#NSFStories: Fighting fires with supercomputers
Los Angeles Fire Department Capt. Tim Werle cranked the temperature up to 110 degrees Fahrenheit, tuned the Santa Ana winds to swirl hard from the northeast, and dropped the humidity down to a bone-dry 5%. He carefully picked his target, a mostly uninhabited grasslands preserve just outside San Diego.
With a click of his laptop's mouse, he dropped a match into conditions perfect for a disaster. His eyes widened as the brushfire burst angrily across 1,500 acres in just two hours. Looking across the WIFIRE Firemap, a satellite image map overlaid with terrain and access roads, Werle could instantly strategize exactly where to send his crew to get ahead of this fast-moving, simulated blaze, to practice for the real thing.
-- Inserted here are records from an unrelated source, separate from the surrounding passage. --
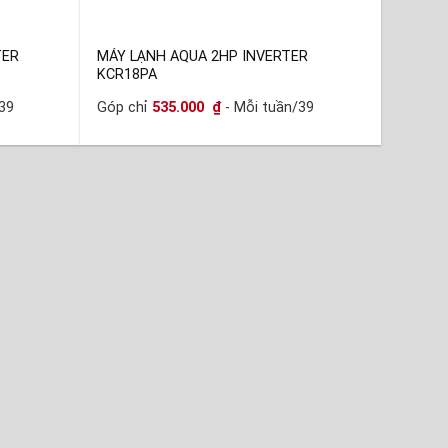
TER
MÁY LẠNH AQUA 2HP INVERTER
KCR18PA
39
Góp chỉ
535.000
₫
- Mỗi tuần/39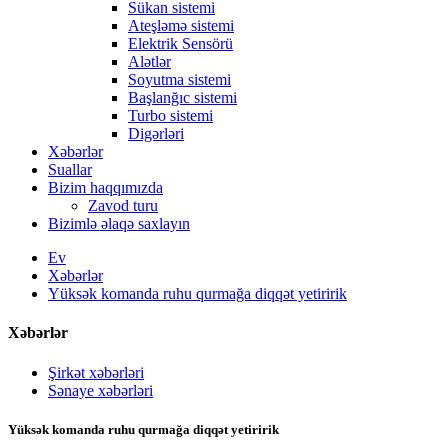
Sükan sistemi
Ateşləmə sistemi
Elektrik Sensörü
Alətlər
Soyutma sistemi
Başlanğıc sistemi
Turbo sistemi
Digərləri
Xəbərlər
Suallar
Bizim haqqımızda
Zavod turu
Bizimlə əlaqə saxlayın
Ev
Xəbərlər
Yüksək komanda ruhu qurmağa diqqət yetiririk
Xəbərlər
Şirkət xəbərləri
Sənaye xəbərləri
Yüksək komanda ruhu qurmağa diqqət yetiririk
The WIFIRE Firemap is a real-time interface that simulates and projects how quickly a real wildfire might spread and can even make projections on how many structures or people might be affected. It currently shows the location and status of every active wildfire in the US, and such advanced computer-based tools are now just as essential as a firehose in the current era of fighting wildfires.
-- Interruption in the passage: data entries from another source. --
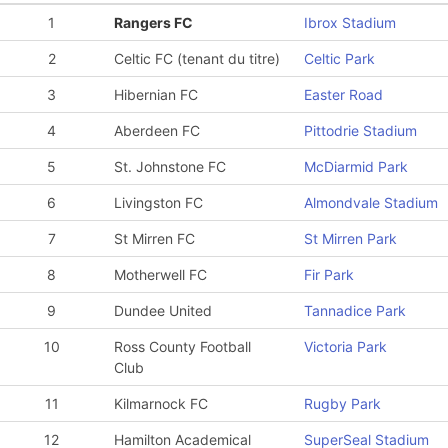
1
Rangers FC
Ibrox Stadium
2
Celtic FC (tenant du titre)
Celtic Park
3
Hibernian FC
Easter Road
4
Aberdeen FC
Pittodrie Stadium
5
St. Johnstone FC
McDiarmid Park
6
Livingston FC
Almondvale Stadium
7
St Mirren FC
St Mirren Park
8
Motherwell FC
Fir Park
9
Dundee United
Tannadice Park
10
Ross County Football
Victoria Park
Club
11
Kilmarnock FC
Rugby Park
12
Hamilton Academical
SuperSeal Stadium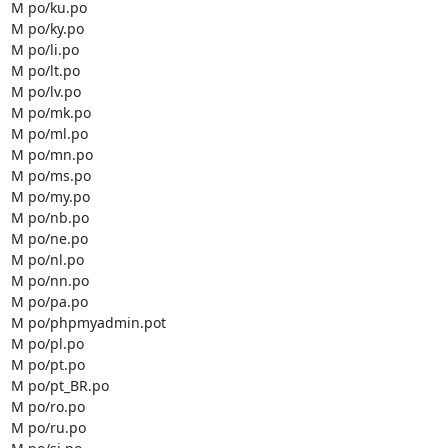
M po/ku.po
When a fire is reported, emergency dispatchers input live data into WIFIRE, such as location, temperature, and wind speed and direction. This technology gathers all of the information in one place, and enables firefighters such as Werle to better target the deployment of fire trucks, planes or digging crews. From the resulting data, dispatchers relay the information within minutes to teams on the ground and in the air. In a firefight, every second matters, and quick response saves lives and homes.
The ‘crystal-ball’ capability of WIFIRE to crunch all the relevant information in real time is far from magic. This technology, funded by the U.S. National Science Foundation, is made possible by a cyber-infrastructure that connects real-time weather information, infrared images from fire planes, satellite maps of terrain and brush, and other data to predict what a seemingly fickle wildfire might do next. If you think that’s smart, WIFIRE also learns from past inaccuracies and quickly evolves its ability to predict fires with each bit of new data in real time.
The deployment of WIFIRE is an incredible confluence of technology, science and old-school firefighter experience, says Werle. The WIFIRE team is led by Ilkay Altintas, an NSF-funded computer scientist at the University of California, San Diego, who uses her expertise in workflow to connect data science with fire science in collaboration with the San Diego Supercomputer Center. Altintas says that the nuts and bolts of the technology behind WIFIRE is the interconnectedness of the inputs. In fact, another NSF-funded project, HPWREN, was the tinder for WIFIRE. It provided inputs for predicting and spotting fires by connecting the existing network of cameras and weather stations scattered throughout San Diego County.
Altintas says this technology would not be possible without funding from the National Science Foundation. Her team’s work is more relevant than ever as devastating wildfires are occurring more frequently and more intensely because of drastic changes to the climate, and more homes are being built near wooded or grassy areas away from cities.
Together with local firefighters, the WIFIRE project combines modern technology with years of firefighting know-how to shape the future of emergency wildfire response.